[Start of Attachment]

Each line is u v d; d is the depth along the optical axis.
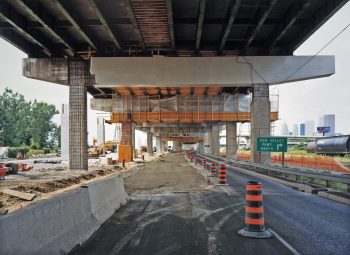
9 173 31.39
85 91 32.03
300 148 94.75
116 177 14.17
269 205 13.90
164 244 8.15
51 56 32.28
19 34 29.16
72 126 31.95
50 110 130.62
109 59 30.52
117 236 8.94
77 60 31.72
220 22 24.48
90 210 9.81
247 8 22.81
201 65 30.34
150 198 16.41
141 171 38.53
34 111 129.00
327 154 58.41
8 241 5.23
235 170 38.56
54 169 37.84
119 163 56.19
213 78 30.28
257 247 7.85
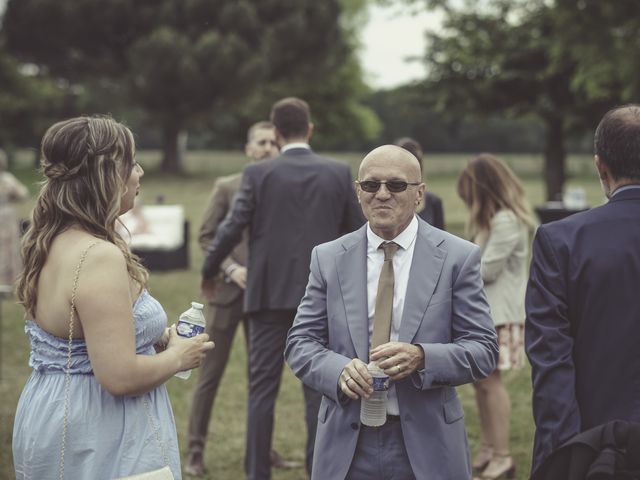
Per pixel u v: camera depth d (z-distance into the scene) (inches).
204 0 1542.8
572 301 100.7
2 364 299.3
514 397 261.4
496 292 185.5
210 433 229.3
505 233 183.0
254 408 177.5
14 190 439.8
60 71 1699.1
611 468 91.9
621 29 575.5
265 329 177.6
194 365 105.3
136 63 1539.1
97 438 98.4
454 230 767.7
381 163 113.0
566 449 96.5
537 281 102.3
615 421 95.9
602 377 99.2
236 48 1536.7
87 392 99.0
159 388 105.1
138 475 97.7
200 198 1169.4
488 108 861.8
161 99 1601.9
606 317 99.2
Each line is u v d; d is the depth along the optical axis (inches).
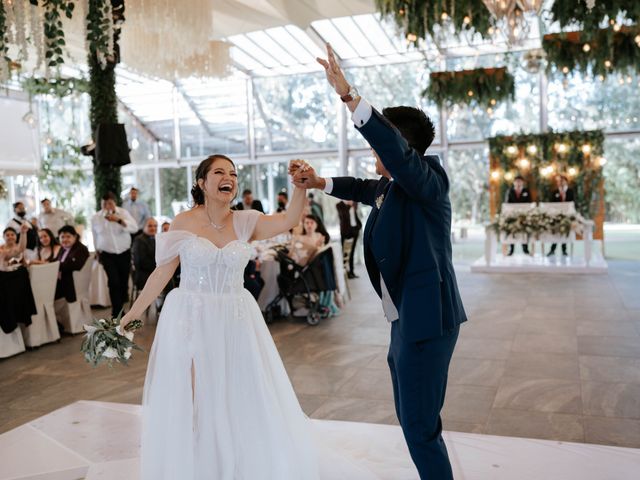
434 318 90.0
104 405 169.6
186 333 104.0
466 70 464.8
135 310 108.6
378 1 344.5
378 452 130.6
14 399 179.3
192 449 101.2
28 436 147.3
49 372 207.2
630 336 227.9
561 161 513.3
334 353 219.3
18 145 547.5
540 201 522.3
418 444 94.0
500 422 147.3
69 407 168.7
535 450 129.3
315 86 586.9
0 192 499.8
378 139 81.7
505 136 526.0
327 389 177.6
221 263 106.2
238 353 105.0
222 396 103.2
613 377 179.3
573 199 499.2
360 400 167.0
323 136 591.2
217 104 611.8
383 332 251.0
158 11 288.0
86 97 583.5
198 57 368.8
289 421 108.0
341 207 415.2
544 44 413.4
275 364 109.9
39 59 239.6
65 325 267.1
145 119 629.3
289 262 271.7
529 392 168.6
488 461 124.3
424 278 90.9
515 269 420.2
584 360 198.1
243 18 436.1
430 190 88.9
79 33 298.7
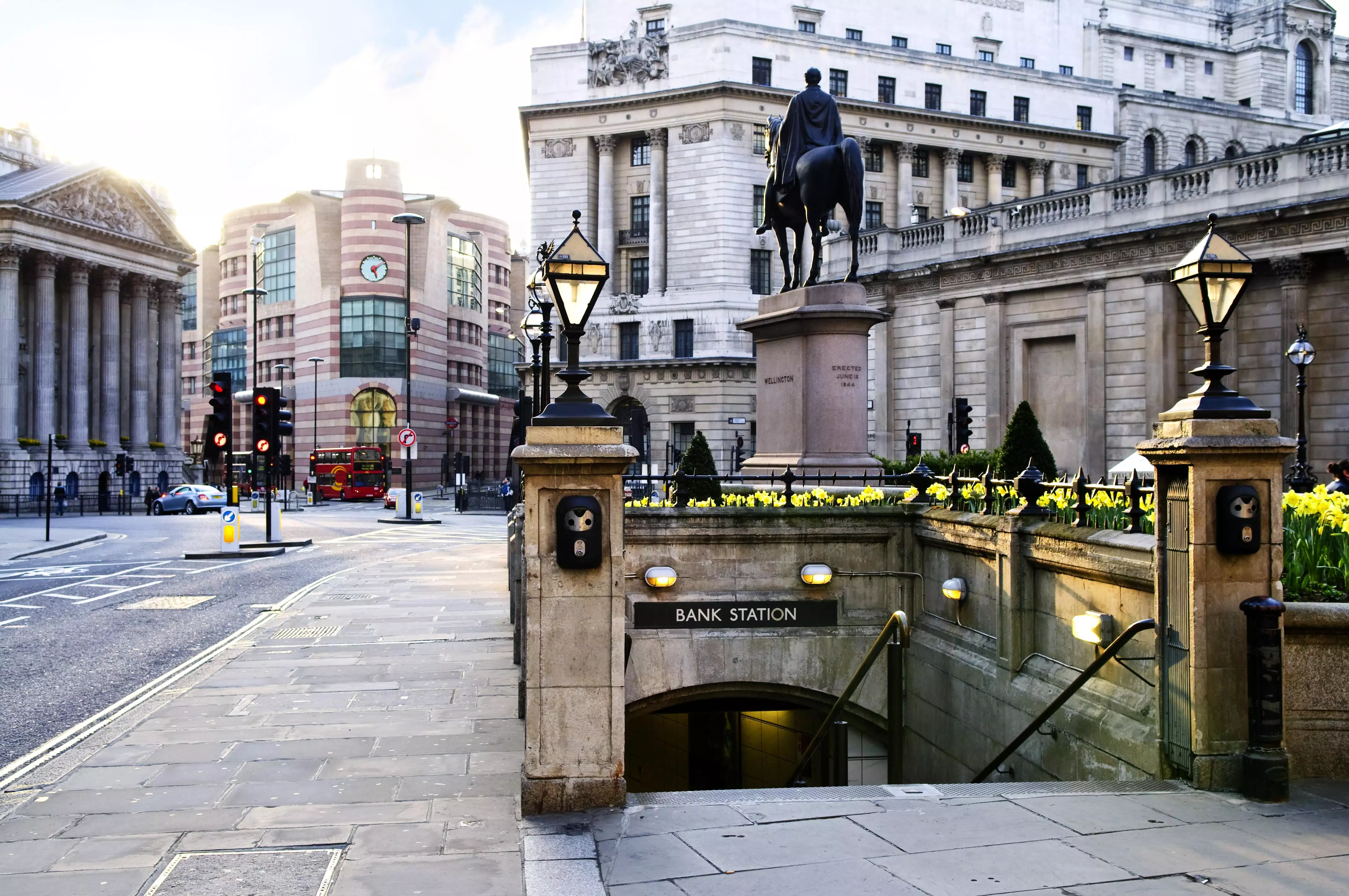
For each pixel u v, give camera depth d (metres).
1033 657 8.85
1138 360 31.36
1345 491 11.52
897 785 7.39
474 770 7.31
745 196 56.50
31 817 6.28
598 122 58.22
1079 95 64.06
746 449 56.19
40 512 56.31
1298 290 28.30
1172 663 6.47
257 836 5.91
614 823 5.87
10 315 57.47
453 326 98.44
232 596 18.25
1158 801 6.04
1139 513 7.46
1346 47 76.56
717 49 56.12
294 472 91.38
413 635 13.46
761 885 4.91
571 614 6.15
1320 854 5.23
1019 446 12.99
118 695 10.23
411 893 5.01
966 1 63.84
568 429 6.13
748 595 11.20
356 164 87.69
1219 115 68.62
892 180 60.34
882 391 39.12
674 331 56.91
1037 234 34.12
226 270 105.69
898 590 11.43
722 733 13.85
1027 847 5.36
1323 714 6.45
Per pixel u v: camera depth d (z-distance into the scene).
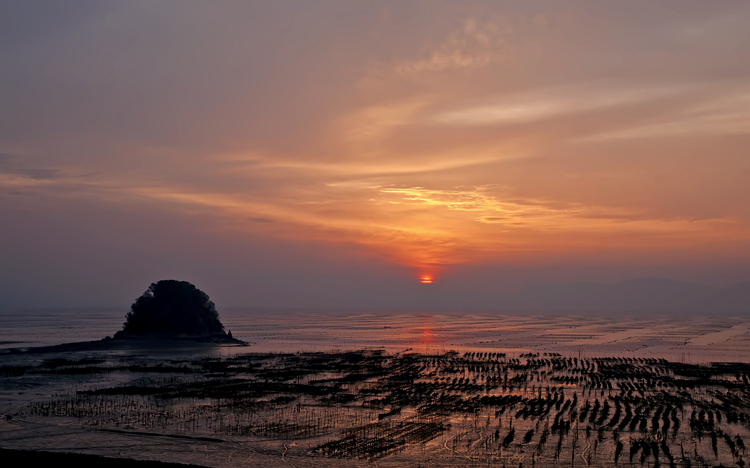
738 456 76.44
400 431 89.06
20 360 187.88
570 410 105.12
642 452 77.81
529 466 72.56
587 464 73.31
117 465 65.12
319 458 75.19
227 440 83.50
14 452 69.25
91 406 107.56
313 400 115.44
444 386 135.38
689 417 100.06
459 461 74.19
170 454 76.75
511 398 117.81
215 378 148.62
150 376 151.75
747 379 152.00
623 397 120.88
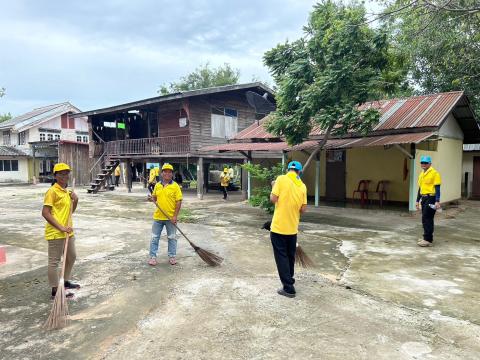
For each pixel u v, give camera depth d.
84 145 27.25
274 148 12.95
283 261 4.43
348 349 3.21
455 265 5.77
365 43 9.12
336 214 11.18
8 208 13.47
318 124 9.83
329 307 4.09
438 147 12.44
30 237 8.02
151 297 4.38
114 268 5.55
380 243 7.30
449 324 3.70
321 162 14.84
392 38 11.49
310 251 6.64
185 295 4.44
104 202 15.45
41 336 3.45
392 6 9.54
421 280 5.04
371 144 10.26
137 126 23.23
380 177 13.22
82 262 5.88
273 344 3.29
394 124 11.26
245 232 8.44
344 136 12.38
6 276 5.22
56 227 4.22
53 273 4.36
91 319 3.81
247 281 4.95
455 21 11.87
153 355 3.11
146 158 19.19
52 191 4.27
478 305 4.18
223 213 11.63
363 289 4.67
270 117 10.62
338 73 8.74
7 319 3.82
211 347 3.23
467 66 14.92
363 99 9.34
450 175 13.53
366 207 12.63
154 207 13.67
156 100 17.16
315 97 9.10
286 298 4.35
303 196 4.56
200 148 16.97
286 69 10.07
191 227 9.10
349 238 7.77
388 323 3.71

[End of Attachment]

:: Activity ::
Up to and including the line containing "621 29 575.5", quote each line of the entries above from the very first, please, exactly and without images.

:: Output for this exercise ::
Each line is u v d; d is the depth along the optical axis.
9 173 31.39
85 91 32.03
300 148 94.75
116 177 14.17
269 205 13.90
164 244 8.15
51 56 32.28
19 34 29.16
72 126 31.95
50 110 130.62
109 59 30.52
117 236 8.94
77 60 31.72
220 22 24.48
90 210 9.81
247 8 22.81
201 65 30.34
150 198 16.41
141 171 38.53
34 111 129.00
327 154 58.41
8 241 5.23
235 170 38.56
54 169 37.84
119 163 56.19
213 78 30.28
257 247 7.85
Per pixel u v: camera depth d (z-distance into the scene) (inches).
204 0 1542.8
572 301 100.7
2 364 299.3
514 397 261.4
496 292 185.5
210 433 229.3
505 233 183.0
254 408 177.5
14 190 439.8
60 71 1699.1
611 468 91.9
621 29 575.5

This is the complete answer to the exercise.